The endoscopic applications shown in FIGS. 1 and 2 can be varied in many ways. For example, the light source can be arranged directly in front of the condenser lens 2 or the fiber cone 22 . A gradient lens rod can also be used instead of the ordered fiber bundle 5 or 25 .

If the projection optics of the illumination device and the endoscope optics are at a greater distance, the optical axis of the illumination device can assume a certain angle to the viewing direction of the endoscope (camera 9 with endoscopic optics 10 ).

If the scene to be illuminated is less cramped than in the endoscopic use cases described in FIGS. 1 and 2, the light supplied via an unordered fiber bundle 31 can, according to FIG. 3, be expanded in a taper 32 and locally attenuated in a matrix-controlled optical system Element 33 are imaged directly onto the scene 37 to be illuminated via a projection optical system 36 .

Instead of the optical element with controllable scattering described above, a conventional liquid crystal matrix using polarized light can also be used. For optical or structural reasons, the optical element 3 can also be arranged with a mirror layer behind the matrix fields and thus enable, for example, rectangular beam guidance.

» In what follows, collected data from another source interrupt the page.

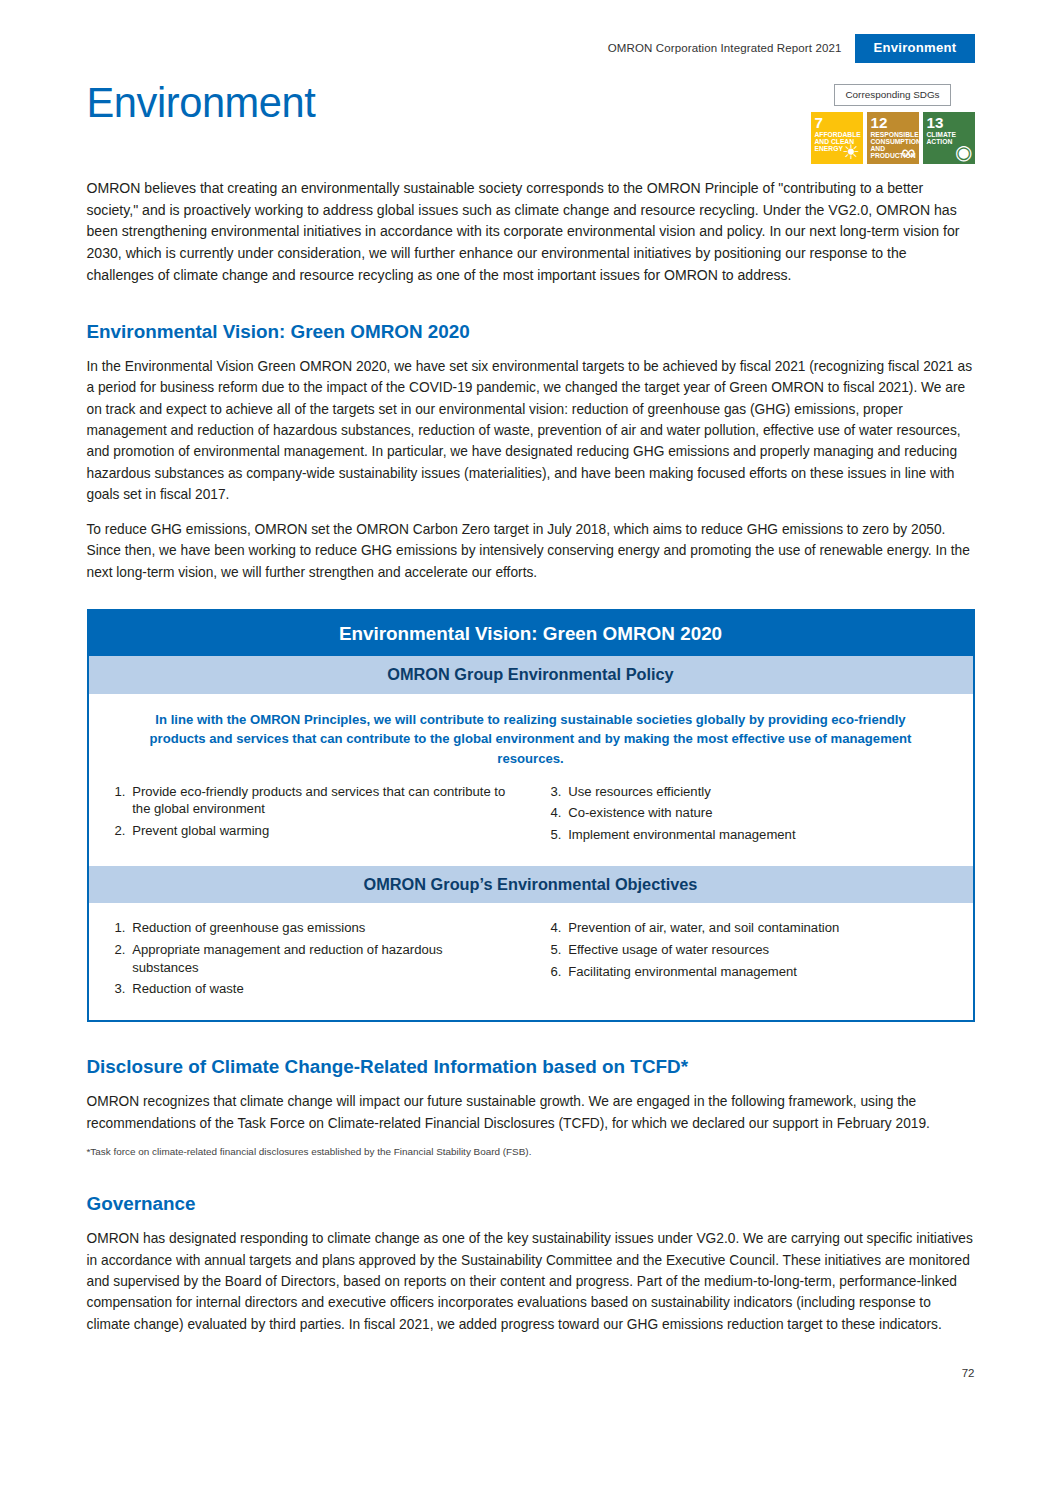OMRON Corporation Integrated Report 2021 Environment
Environment
Corresponding SDGs
7 AFFORDABLE AND CLEAN ENERGY☀
12 RESPONSIBLE CONSUMPTION AND PRODUCTION∞
13 CLIMATE ACTION◉
OMRON believes that creating an environmentally sustainable society corresponds to the OMRON Principle of "contributing to a better society," and is proactively working to address global issues such as climate change and resource recycling. Under the VG2.0, OMRON has been strengthening environmental initiatives in accordance with its corporate environmental vision and policy. In our next long-term vision for 2030, which is currently under consideration, we will further enhance our environmental initiatives by positioning our response to the challenges of climate change and resource recycling as one of the most important issues for OMRON to address.
Environmental Vision: Green OMRON 2020
In the Environmental Vision Green OMRON 2020, we have set six environmental targets to be achieved by fiscal 2021 (recognizing fiscal 2021 as a period for business reform due to the impact of the COVID-19 pandemic, we changed the target year of Green OMRON to fiscal 2021). We are on track and expect to achieve all of the targets set in our environmental vision: reduction of greenhouse gas (GHG) emissions, proper management and reduction of hazardous substances, reduction of waste, prevention of air and water pollution, effective use of water resources, and promotion of environmental management. In particular, we have designated reducing GHG emissions and properly managing and reducing hazardous substances as company-wide sustainability issues (materialities), and have been making focused efforts on these issues in line with goals set in fiscal 2017.
To reduce GHG emissions, OMRON set the OMRON Carbon Zero target in July 2018, which aims to reduce GHG emissions to zero by 2050. Since then, we have been working to reduce GHG emissions by intensively conserving energy and promoting the use of renewable energy. In the next long-term vision, we will further strengthen and accelerate our efforts.
Environmental Vision: Green OMRON 2020
OMRON Group Environmental Policy
In line with the OMRON Principles, we will contribute to realizing sustainable societies globally by providing eco-friendly products and services that can contribute to the global environment and by making the most effective use of management resources.
1. Provide eco-friendly products and services that can contribute to the global environment
2. Prevent global warming
3. Use resources efficiently
4. Co-existence with nature
5. Implement environmental management
OMRON Group’s Environmental Objectives
1. Reduction of greenhouse gas emissions
2. Appropriate management and reduction of hazardous substances
3. Reduction of waste
4. Prevention of air, water, and soil contamination
5. Effective usage of water resources
6. Facilitating environmental management
Disclosure of Climate Change-Related Information based on TCFD*
OMRON recognizes that climate change will impact our future sustainable growth. We are engaged in the following framework, using the recommendations of the Task Force on Climate-related Financial Disclosures (TCFD), for which we declared our support in February 2019.
*Task force on climate-related financial disclosures established by the Financial Stability Board (FSB).
Governance
OMRON has designated responding to climate change as one of the key sustainability issues under VG2.0. We are carrying out specific initiatives in accordance with annual targets and plans approved by the Sustainability Committee and the Executive Council. These initiatives are monitored and supervised by the Board of Directors, based on reports on their content and progress. Part of the medium-to-long-term, performance-linked compensation for internal directors and executive officers incorporates evaluations based on sustainability indicators (including response to climate change) evaluated by third parties. In fiscal 2021, we added progress toward our GHG emissions reduction target to these indicators.
72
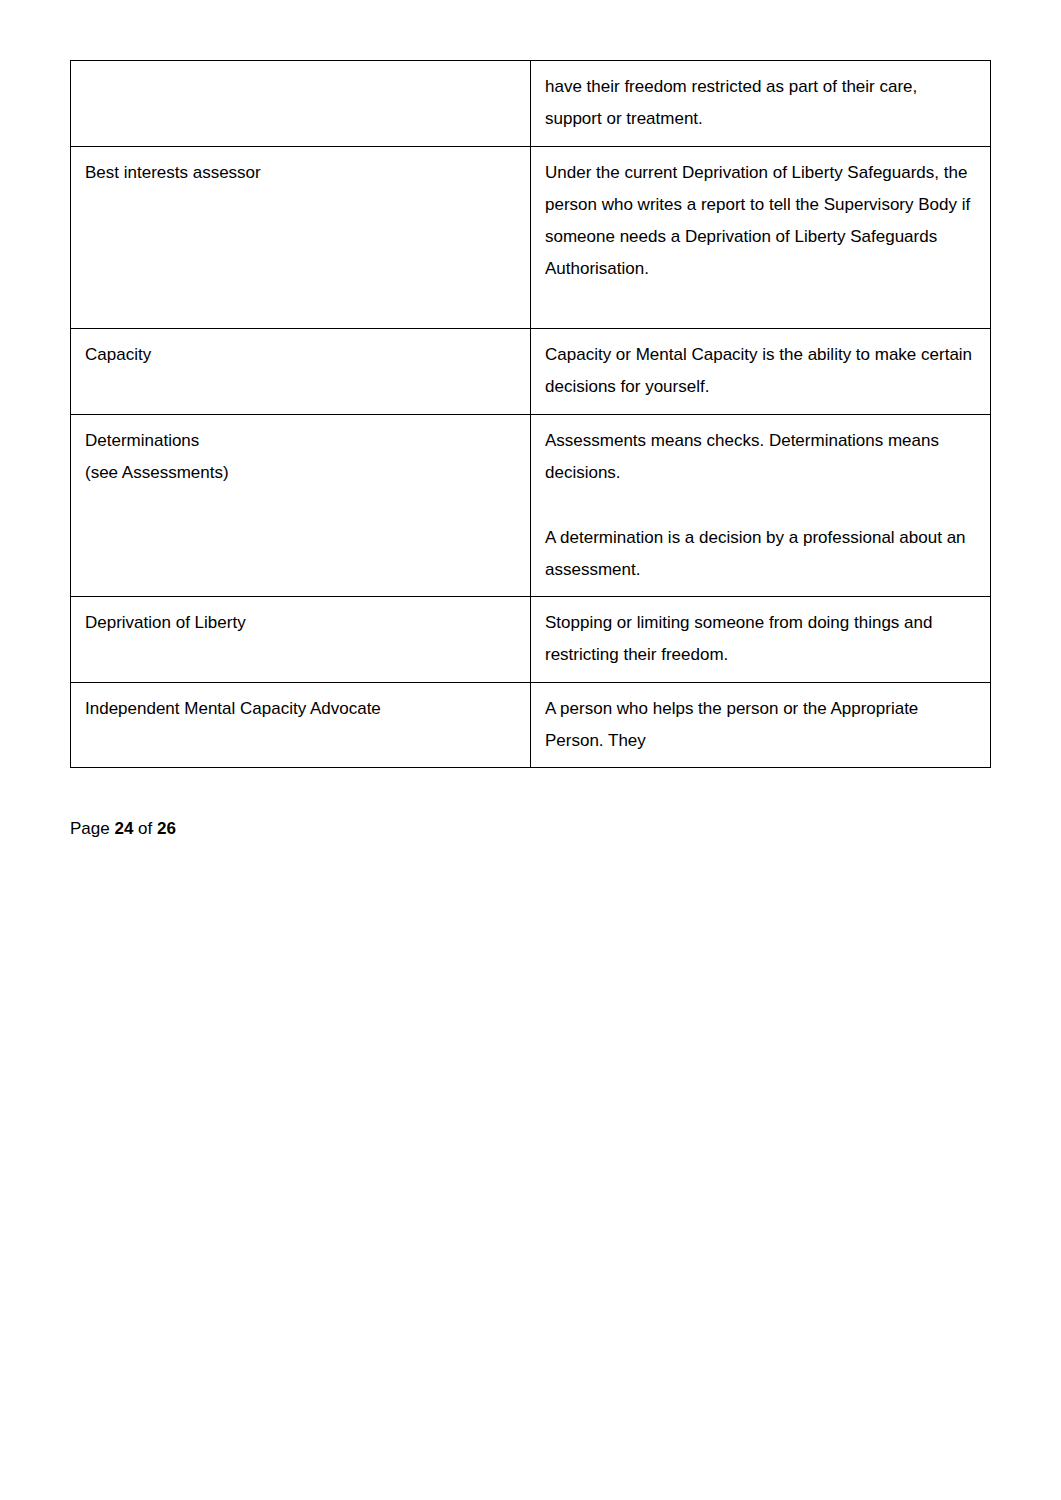| | have their freedom restricted as part of their care, support or treatment. |
| Best interests assessor | Under the current Deprivation of Liberty Safeguards, the person who writes a report to tell the Supervisory Body if someone needs a Deprivation of Liberty Safeguards Authorisation. |
| Capacity | Capacity or Mental Capacity is the ability to make certain decisions for yourself. |
| Determinations (see Assessments) | Assessments means checks. Determinations means decisions. A determination is a decision by a professional about an assessment. |
| Deprivation of Liberty | Stopping or limiting someone from doing things and restricting their freedom. |
| Independent Mental Capacity Advocate | A person who helps the person or the Appropriate Person. They |
Page 24 of 26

An optical element with selectively controllable reflection can also be used through a matrix field made smaller in each case pivotable in their plane Realize mirrors.

Claims (8)

1. Adaptive lighting device with at least one light source, the radiation of which by means of a condenser ( 2 , 4 ; 22 , 24 ; 32 ) and projection optics ( 6 , 26 , 36 ) via a plurality of lighting channels ( 5 , 25 , 35 ) onto a field of view ( 7 , 27 , 37 ) is directed, with one or more lighting channels each being assigned a lighting field within the field of vision and the entirety of the lighting fields completely filling the field of vision, characterized in that an optical element constructed in the form of a matrix in the directed beam path of the condenser ( 3 , 23 , 33 ) is arranged with selectively controllable reflection and / or absorption and / or scatter and that one matrix field of the optical element is assigned to one or more lighting channels. 2. Lighting device according to claim 1, characterized in that at least some of the lighting fields are each assigned a measuring channel for detecting backscattered radiation, which generates control signals for one or more matrix fields of the optical element ( 3 , 23 , 33 ). 3. Lighting device according to claim 1 or 2, characterized in that the matrix fields of the optical element ( 3 , 23 , 33 ) can be controlled by means of the image signals of an image sensor ( 9 , 10 ) spatially assigned to the field of view. 4. Lighting device according to one of claims 1 to 3, characterized in that the optical element ( 3 , 23 , 33 ) has a polymer film with liquid crystal droplets (PDLC film). 5. Adaptive lighting device, in particular for an endoscope, characterized by, seen in the beam direction, the following elements:
a light source,
a first condenser lens ( 2 ) or a first fiber cone (taper 22 ),
a matrix-shaped optical element ( 3 , 23 , 33 ) with selectively controllable reflection and / or absorption and / or scatter,
a second condenser lens ( 4 ) or a second fiber cone (taper 24 ),
an ordered optical fiber bundle ( 5 ) or a gradient rod lens and projection optics ( 6 , 26 , 36 ). 6. Adaptive lighting device, in particular for an endoscope, characterized by, seen in the beam direction, the following elements:
a light source
an undirected fiber bundle ( 31 )
a matrix-shaped optical element ( 33 ) with selectively controllable reflection and / or scattering and
projection optics ( 36 ). 7. Lighting device according to claim 5 or 6, characterized in that the projection optics are spherical optics ( 6 ). 8. Lighting device according to claim 5 or 6, characterized in that the fiber bundle ( 5 , 25 ) is aligned at the distal end in the viewing direction of the endoscope.